### Source data ###

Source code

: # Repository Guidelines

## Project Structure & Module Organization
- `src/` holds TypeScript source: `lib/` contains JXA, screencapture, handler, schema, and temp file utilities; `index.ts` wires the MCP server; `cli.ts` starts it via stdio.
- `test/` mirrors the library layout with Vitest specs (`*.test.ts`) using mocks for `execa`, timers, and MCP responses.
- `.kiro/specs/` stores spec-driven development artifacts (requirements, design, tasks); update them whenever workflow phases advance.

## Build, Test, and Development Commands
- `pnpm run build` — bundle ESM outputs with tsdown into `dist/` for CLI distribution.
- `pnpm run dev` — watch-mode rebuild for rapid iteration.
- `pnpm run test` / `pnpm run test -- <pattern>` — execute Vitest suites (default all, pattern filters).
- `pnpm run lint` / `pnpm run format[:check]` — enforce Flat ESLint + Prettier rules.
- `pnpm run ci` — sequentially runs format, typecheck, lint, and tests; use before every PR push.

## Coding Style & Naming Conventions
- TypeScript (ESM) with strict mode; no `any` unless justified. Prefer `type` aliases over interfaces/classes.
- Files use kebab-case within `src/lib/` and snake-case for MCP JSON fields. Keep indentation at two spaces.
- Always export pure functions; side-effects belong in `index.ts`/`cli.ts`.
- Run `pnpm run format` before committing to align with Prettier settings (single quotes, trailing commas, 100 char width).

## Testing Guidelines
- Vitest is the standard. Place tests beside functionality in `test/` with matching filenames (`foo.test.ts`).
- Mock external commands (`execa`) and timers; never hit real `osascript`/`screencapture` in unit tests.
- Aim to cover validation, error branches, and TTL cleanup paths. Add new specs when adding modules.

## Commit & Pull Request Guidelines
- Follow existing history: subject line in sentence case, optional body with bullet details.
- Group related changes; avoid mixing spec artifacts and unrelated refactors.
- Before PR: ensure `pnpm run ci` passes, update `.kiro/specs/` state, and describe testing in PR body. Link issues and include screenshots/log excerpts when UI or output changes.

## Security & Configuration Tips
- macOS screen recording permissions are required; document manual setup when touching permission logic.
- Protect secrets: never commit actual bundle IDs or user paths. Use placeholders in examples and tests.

###

- _Work instructions_
How many lines in the items above contain the word "body"? Reply with the number alone.

- _Problem solution_
2